- Born: Brent Di Cesare 7 April 1979 (age 47) Nottingham, England
- Occupations: YouTube personality; presenter; police officer (former);

YouTube information
- Channels: The United Stand; That's Football; The United Stand XTRA; Mark Goldbridge; ;
- Years active: 2013–present
- Genre: Association football
- Subscribers: 2.25 million (main channel) 4.51 million (combined)
- Views: 1.82 billion (main channel) 2.62 billion (combined)

= Mark Goldbridge =

English YouTube personality

Brent Di Cesare (born 7 April 1979), known by his online pseudonym Mark Goldbridge, is an English YouTuber known for hosting The United Stand, a fan channel for the Premier League football club Manchester United.

== Personal life ==
Goldbridge was born Brent Di Cesare on 7 April 1979 in Nottingham and attended Toot Hill School in Bingham, Nottinghamshire. He lives in Solihull as of 2019.

He has stated that he created the alias when he started his YouTube career. This alias was used at the request of his employers during his job as a police officer investigating financial fraud.

He has a son named Seb.

== YouTube career ==
Goldbridge has four YouTube channels: "The United Stand", which consists of Manchester United content; "That's Football", which consists of general football content and watchalongs of non-Manchester United matches; "The United Stand XTRA", which consists of clips from his recent livestreams; and "Mark Goldbridge", which includes more personal content such as cooking, vlogging and general chit-chats.

Goldbridge started The United Stand in 2014 under the name "Soccer Box TV", providing videos on Premier League match predictions. He then switched his content to post-match reactions of Manchester United games. Later, Goldbridge started live streaming watchalongs of the matches. BBC Sport has described these as "an amateur online version of Sky Sports' Soccer Saturday". In April 2022, Goldbridge made his Talksport debut, presenting a late-night show.

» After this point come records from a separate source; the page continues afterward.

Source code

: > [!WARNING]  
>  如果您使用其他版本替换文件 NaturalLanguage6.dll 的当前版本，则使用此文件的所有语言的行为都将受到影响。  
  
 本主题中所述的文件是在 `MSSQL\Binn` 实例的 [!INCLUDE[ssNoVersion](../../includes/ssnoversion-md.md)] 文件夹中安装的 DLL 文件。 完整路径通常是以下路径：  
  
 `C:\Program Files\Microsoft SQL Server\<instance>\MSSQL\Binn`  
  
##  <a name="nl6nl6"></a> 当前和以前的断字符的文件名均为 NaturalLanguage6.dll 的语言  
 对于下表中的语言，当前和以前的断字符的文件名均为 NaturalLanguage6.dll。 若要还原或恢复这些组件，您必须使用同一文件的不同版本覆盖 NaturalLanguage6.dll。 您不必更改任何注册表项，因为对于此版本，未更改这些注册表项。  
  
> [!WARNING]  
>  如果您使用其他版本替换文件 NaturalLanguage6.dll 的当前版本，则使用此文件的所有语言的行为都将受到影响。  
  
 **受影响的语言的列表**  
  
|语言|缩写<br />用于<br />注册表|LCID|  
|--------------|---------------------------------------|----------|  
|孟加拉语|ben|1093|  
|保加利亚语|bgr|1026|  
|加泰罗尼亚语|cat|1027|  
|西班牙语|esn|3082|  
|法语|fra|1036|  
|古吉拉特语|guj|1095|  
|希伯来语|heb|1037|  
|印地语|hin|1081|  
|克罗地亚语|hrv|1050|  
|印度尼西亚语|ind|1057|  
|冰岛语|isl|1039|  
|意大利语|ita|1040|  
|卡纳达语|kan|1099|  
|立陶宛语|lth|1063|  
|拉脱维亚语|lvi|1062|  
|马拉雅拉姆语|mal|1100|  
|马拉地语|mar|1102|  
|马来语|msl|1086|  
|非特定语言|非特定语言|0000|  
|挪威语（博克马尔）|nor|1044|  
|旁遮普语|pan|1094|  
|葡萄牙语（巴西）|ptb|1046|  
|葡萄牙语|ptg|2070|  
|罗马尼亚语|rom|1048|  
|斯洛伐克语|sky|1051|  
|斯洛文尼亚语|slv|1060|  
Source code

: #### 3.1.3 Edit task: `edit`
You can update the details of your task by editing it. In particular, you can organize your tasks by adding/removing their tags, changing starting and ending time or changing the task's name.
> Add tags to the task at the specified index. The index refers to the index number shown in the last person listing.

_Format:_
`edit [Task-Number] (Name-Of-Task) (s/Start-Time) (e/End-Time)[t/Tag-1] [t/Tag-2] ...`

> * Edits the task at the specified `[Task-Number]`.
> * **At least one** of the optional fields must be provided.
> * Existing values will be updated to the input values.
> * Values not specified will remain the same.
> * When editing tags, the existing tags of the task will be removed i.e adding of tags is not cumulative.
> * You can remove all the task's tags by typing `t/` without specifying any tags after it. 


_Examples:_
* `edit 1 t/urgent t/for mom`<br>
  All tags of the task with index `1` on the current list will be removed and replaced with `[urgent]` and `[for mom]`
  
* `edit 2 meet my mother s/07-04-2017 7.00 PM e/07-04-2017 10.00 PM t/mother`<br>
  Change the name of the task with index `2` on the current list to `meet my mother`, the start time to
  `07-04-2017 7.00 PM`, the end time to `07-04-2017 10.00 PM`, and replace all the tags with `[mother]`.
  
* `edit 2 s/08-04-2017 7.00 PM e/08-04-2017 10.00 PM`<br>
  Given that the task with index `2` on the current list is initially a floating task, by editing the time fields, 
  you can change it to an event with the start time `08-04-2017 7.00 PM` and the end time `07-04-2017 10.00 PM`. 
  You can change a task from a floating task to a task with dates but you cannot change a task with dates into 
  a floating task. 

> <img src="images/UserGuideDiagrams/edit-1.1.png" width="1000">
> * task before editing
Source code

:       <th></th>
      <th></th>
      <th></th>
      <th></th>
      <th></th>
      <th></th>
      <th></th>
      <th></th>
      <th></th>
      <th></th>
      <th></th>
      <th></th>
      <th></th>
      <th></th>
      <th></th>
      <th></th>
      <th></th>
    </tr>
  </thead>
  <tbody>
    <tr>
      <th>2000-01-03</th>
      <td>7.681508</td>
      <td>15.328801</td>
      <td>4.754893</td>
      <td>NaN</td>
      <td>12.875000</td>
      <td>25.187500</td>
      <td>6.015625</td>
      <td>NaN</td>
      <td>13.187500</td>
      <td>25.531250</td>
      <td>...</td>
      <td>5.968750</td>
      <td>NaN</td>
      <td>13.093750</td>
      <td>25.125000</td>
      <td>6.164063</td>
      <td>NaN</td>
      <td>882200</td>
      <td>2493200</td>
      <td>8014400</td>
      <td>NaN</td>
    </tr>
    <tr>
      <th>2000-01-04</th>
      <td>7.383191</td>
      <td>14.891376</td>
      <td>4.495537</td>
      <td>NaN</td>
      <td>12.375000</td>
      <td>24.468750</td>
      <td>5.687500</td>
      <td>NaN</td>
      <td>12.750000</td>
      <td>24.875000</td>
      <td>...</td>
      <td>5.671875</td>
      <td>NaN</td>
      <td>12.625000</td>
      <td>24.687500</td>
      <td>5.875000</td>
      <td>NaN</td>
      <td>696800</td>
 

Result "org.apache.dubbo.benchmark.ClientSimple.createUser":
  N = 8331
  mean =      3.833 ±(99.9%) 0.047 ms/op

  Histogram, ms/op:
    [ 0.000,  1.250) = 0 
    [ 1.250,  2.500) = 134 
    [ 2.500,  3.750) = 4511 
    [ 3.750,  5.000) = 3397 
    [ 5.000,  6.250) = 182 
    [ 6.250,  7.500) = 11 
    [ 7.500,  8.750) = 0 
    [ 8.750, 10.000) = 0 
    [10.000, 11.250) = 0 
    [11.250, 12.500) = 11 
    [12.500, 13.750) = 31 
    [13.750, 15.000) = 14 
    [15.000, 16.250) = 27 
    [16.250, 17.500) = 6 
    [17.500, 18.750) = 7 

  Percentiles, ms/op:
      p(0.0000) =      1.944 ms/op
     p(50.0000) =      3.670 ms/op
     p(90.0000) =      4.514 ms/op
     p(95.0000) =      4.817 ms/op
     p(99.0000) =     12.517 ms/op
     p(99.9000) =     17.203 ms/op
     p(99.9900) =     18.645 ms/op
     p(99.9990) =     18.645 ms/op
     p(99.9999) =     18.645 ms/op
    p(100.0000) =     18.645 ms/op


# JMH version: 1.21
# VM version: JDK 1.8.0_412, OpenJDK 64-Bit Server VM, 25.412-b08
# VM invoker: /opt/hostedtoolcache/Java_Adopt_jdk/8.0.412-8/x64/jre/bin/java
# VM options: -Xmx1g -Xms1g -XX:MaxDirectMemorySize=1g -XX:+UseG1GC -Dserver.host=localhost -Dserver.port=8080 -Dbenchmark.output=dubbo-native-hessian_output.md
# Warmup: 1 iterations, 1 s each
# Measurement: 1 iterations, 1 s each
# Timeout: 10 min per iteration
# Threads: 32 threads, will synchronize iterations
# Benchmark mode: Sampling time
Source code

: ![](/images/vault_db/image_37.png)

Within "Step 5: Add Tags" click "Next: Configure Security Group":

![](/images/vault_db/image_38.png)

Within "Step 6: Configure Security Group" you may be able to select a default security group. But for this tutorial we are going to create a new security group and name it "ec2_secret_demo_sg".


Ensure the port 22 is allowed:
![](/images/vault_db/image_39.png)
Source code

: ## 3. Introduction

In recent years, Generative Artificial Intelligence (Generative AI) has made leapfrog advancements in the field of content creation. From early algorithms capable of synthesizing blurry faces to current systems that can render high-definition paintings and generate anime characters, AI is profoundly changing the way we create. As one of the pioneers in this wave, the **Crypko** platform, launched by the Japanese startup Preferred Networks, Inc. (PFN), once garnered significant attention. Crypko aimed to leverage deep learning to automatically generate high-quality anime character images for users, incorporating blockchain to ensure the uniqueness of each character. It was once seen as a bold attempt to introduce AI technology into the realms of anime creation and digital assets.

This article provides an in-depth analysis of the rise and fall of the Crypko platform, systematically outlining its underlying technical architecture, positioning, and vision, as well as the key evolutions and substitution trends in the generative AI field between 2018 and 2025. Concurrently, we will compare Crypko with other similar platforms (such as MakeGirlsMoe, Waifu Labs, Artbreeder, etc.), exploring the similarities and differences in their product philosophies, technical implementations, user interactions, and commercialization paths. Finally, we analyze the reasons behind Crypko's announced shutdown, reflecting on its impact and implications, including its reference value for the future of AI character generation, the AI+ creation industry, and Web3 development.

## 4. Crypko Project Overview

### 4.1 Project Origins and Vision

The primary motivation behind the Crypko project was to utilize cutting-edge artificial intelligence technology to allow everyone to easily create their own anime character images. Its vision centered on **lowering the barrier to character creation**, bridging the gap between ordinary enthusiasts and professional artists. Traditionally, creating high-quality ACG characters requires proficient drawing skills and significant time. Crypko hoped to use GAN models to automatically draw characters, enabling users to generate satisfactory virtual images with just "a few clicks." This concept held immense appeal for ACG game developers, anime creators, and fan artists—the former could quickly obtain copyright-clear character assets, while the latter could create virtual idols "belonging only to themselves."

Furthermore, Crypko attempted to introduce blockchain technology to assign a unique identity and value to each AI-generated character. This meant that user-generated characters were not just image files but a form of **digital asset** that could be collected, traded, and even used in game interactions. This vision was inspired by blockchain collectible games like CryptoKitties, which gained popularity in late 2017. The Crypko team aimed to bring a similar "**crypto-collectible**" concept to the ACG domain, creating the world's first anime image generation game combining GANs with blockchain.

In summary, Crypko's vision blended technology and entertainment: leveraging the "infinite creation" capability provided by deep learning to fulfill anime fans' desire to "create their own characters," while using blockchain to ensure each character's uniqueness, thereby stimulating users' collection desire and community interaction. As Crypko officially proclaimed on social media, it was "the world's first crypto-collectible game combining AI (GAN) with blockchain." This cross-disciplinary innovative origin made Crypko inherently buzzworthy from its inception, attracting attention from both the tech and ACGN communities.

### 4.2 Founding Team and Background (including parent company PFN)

In September 2022, Goldbridge was invited to be one of the managers in the Sidemen charity match. There were two teams in the charity match. Sidemen FC which included the Sidemen and a few select influencers, including MrBeast and LazarBeam. The other team was the YouTube All Stars which included social media influencers such as IShowSpeed and Noah Beck. Goldbridge managed the YouTube All Stars, who lost 8–7 to Sidemen FC. In total, they raised over £1,000,000 for their select charities.

In March 2023, Goldbridge held his first-ever live shows with The United Stand. The shows took place in Dublin, Manchester and London.

In September 2023, Goldbridge was back for the Sidemen Charity Match as manager of YouTube All Stars, where they raised over £2,400,000 in just two hours. The Sidemen won the match, beating the YouTube All Stars 8–5. Miniminter, W2S and Behzinga were all on the score sheet for Sidemen FC, while ChrisMD, Max Fosh and Niko Omilana were on target for the All-Stars.

In November 2023, Goldbridge raised over £52,000 for the end-of-life charity Marie Curie. This was part of his yearly charity live stream, which saw Goldbridge participate in a number of video games on YouTube for 24 hours.

In August 2025, Goldbridge became one of the rights holders for the 2025–26 Bundesliga, with broadcasts airing on "That's Football". Goldbridge's "That's Football" channel, along with "The Overlap", acquired rights to broadcast 20 live Friday night Bundesliga matches during the 2025–26 season.

Both of Goldbridge's football channels were acquired by "The Overlap" on 14 April 2026.